Tomorrow: a 12 hour drive with my knees underneath my chin because of ballgowns, very old mixmasters and paintings by a minor artist of whom Google says his works hardly ever come on the market, which is probably because my grandmother owned most of them. I’m at risk of being flippant, but it’s only to keep general spirits up. We were in hysterics yesterday afternoon, and all burst into tears together yesterday morning.
Everyone says it is sad deconstructing a life, and I keep saying that she wouldn’t have been sentimental about everything – there are things you treasure, like the wedding ring and watch and the ring from the man who asked you to marry you but you didn’t want to get married again, and those you put in a shortbread tin at the bottom of a cupboard under your folding travel hangers. But other things are just the clothes you wore because a body has to wear clothes, and there’s no point getting sentimental over that – unless its over the scent that lingers on them.

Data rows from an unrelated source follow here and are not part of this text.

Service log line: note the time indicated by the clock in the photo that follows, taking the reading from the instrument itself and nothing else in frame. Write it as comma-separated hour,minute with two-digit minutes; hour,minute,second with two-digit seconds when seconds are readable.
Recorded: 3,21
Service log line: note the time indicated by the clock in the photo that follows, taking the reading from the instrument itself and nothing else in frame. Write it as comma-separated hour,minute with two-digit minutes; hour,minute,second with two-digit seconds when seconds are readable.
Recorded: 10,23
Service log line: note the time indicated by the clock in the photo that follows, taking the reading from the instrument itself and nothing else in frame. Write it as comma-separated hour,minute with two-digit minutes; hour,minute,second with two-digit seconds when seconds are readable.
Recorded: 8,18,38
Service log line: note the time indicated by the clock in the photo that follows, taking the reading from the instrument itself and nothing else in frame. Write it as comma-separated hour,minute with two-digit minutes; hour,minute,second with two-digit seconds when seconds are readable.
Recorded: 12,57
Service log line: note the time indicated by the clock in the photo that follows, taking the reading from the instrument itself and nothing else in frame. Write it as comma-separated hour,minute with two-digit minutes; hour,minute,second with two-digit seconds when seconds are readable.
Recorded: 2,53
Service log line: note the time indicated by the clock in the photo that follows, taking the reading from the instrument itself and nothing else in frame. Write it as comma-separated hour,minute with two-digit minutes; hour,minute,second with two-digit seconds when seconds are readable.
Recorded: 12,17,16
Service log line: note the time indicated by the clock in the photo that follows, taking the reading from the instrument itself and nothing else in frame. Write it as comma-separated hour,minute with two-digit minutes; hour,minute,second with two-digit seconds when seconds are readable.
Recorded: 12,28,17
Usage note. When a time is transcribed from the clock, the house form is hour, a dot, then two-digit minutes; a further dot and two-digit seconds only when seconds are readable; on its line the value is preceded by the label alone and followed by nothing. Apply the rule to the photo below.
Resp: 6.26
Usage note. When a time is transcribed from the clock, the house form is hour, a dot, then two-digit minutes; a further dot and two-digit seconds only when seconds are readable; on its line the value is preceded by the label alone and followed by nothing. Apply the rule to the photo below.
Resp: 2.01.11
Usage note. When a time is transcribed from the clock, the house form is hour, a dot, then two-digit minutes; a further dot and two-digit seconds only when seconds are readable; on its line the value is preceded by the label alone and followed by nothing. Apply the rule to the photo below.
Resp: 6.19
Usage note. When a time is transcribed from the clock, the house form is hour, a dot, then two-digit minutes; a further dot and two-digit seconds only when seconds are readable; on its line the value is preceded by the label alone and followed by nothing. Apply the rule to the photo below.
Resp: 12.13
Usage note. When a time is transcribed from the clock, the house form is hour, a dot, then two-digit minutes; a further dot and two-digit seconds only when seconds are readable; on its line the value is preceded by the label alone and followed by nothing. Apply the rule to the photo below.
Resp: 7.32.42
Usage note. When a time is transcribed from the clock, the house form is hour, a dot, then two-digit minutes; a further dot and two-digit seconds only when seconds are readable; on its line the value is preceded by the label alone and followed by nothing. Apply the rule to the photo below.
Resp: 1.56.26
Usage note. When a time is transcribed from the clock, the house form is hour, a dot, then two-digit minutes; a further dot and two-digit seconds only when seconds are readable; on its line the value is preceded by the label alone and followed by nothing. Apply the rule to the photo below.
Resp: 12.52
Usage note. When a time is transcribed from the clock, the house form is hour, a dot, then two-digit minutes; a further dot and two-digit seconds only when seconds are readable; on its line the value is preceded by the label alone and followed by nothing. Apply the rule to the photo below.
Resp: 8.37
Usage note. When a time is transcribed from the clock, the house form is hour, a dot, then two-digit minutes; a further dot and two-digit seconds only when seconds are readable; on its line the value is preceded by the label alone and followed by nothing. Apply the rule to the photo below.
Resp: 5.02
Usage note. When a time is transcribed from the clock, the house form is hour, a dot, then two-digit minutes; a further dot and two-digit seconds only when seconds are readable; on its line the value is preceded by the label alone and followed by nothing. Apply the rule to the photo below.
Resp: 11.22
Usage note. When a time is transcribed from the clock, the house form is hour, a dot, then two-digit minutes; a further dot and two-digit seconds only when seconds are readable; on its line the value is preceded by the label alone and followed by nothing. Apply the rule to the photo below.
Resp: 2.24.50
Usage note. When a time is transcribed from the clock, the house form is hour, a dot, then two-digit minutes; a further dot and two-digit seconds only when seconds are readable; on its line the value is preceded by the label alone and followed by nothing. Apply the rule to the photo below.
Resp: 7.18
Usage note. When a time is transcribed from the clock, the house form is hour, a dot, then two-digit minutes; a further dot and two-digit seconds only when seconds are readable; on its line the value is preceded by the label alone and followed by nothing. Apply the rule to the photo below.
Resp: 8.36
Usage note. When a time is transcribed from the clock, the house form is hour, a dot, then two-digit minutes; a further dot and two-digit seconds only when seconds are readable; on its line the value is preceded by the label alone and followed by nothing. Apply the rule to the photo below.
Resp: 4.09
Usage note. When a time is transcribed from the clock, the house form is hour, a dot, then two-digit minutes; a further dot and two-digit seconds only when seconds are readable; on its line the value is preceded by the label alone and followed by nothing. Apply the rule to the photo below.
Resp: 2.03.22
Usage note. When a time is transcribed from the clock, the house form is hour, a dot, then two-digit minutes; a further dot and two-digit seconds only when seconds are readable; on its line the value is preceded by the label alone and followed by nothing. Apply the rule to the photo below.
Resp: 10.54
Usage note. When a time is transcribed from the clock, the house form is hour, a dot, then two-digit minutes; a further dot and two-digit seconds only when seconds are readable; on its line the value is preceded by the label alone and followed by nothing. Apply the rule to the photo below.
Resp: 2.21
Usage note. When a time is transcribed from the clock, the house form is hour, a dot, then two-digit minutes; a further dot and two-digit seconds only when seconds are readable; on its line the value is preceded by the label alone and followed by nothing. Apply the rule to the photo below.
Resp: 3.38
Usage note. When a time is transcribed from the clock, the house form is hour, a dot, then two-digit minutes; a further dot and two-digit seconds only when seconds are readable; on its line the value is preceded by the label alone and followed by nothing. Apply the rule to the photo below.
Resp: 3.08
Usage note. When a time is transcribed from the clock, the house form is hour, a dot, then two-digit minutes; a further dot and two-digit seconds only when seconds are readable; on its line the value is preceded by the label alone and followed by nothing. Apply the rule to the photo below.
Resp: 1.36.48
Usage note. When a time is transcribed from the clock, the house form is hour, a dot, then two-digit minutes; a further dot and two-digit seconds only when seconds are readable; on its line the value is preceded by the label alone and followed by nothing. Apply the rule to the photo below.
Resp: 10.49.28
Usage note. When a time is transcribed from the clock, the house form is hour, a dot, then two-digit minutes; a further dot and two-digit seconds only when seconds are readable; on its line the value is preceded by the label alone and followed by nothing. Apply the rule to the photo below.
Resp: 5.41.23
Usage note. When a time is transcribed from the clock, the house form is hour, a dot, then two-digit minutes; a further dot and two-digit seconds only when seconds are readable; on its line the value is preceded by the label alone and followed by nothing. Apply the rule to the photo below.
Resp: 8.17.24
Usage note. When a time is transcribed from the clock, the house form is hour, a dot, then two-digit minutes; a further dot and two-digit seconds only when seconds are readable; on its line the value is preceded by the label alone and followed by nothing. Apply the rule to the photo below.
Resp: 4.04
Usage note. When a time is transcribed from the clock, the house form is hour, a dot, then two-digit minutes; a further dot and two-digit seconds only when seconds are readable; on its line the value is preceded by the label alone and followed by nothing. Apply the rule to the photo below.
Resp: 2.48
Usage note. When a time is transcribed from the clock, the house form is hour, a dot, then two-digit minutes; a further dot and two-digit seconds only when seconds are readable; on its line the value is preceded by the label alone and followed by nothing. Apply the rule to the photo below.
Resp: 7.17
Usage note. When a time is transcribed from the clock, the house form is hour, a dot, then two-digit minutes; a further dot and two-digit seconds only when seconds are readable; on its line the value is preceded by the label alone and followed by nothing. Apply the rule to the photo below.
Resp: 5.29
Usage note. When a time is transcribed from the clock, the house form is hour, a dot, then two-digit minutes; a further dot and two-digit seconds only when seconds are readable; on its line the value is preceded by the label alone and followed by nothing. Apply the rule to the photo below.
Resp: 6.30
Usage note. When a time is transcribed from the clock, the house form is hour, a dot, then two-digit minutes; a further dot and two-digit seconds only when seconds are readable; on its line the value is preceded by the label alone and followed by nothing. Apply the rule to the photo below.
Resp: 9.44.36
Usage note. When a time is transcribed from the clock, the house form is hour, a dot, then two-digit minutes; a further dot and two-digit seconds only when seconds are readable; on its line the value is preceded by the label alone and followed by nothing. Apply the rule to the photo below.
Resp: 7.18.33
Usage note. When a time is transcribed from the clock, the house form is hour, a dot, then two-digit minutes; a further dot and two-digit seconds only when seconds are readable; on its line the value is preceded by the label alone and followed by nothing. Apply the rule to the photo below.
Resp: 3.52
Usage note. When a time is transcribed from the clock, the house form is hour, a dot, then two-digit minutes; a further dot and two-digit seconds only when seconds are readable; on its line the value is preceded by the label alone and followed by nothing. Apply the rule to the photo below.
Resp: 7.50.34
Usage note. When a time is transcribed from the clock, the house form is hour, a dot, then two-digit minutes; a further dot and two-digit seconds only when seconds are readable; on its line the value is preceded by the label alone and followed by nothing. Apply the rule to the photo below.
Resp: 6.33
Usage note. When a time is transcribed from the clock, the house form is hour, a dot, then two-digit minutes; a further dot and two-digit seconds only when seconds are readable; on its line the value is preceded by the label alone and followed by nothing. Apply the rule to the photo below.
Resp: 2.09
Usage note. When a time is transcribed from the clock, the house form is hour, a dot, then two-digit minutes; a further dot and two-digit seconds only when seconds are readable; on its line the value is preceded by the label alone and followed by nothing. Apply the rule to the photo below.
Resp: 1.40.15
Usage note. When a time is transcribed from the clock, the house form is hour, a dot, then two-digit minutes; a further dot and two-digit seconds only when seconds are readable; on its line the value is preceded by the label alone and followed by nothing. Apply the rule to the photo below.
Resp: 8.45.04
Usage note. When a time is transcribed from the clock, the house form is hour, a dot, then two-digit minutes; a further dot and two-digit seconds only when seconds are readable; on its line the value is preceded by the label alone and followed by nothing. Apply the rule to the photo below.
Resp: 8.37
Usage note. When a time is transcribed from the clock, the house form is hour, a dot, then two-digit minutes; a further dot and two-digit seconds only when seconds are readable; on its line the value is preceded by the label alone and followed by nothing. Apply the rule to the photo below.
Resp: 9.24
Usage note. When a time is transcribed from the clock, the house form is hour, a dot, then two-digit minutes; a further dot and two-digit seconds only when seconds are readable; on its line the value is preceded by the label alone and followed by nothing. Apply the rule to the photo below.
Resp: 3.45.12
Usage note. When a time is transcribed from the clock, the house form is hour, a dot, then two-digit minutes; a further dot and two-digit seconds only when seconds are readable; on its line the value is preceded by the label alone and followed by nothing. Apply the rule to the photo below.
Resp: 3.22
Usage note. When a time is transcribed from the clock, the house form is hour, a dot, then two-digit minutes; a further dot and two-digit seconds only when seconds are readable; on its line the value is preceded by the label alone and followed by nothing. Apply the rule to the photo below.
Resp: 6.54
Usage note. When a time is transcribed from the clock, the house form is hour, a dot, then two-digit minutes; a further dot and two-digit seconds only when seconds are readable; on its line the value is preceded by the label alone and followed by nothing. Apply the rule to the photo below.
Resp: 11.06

The Brisbane Writers Festival was on last week and this weekend. I was in Toowoomba on Saturday (the sketches above are of Aimee and Lisa trying to decide on fabric for a costume for Aimee – I sat on a chair in the store and drew and Aimee said that from the side I looked like Whistler’s mother) but on Sunday, after baking too many Snickerdoodles, I drove in to South Bank. The flower above at bottom right is – I think – a passion flower. Such strange, almost excessively fringed and tassled flowers.
I saw a panel on “Writing the City”, with Jeb Brugmann, Gary Bryson, Nick Earls and Miriam Cosic (top right). More a discussion of what they’ve written than the techniques & theory (but I’m used to a different sort of convention!), and the highlight for me was Nick Earls reading selections from his books describing parts Brisbane over the years. They also talked about the culture/’emotional fact’ of a city and how this is relevant both to urban renewal projects and to writing fiction (including fictionalised cities) – something that actually came up in a town planning seminar I was at yesterday morning. I like writing about cities, so I will be thinking about all this for a while.
On the right page at the bottom left is James A Levine (no website), who was signing when I sketched him. I had run into Tim while sitting on the edge of a garden bed drawing pigeons and he and I went over to show the sketch to its subject. We had a very pleasant conversation (and he signed the drawing).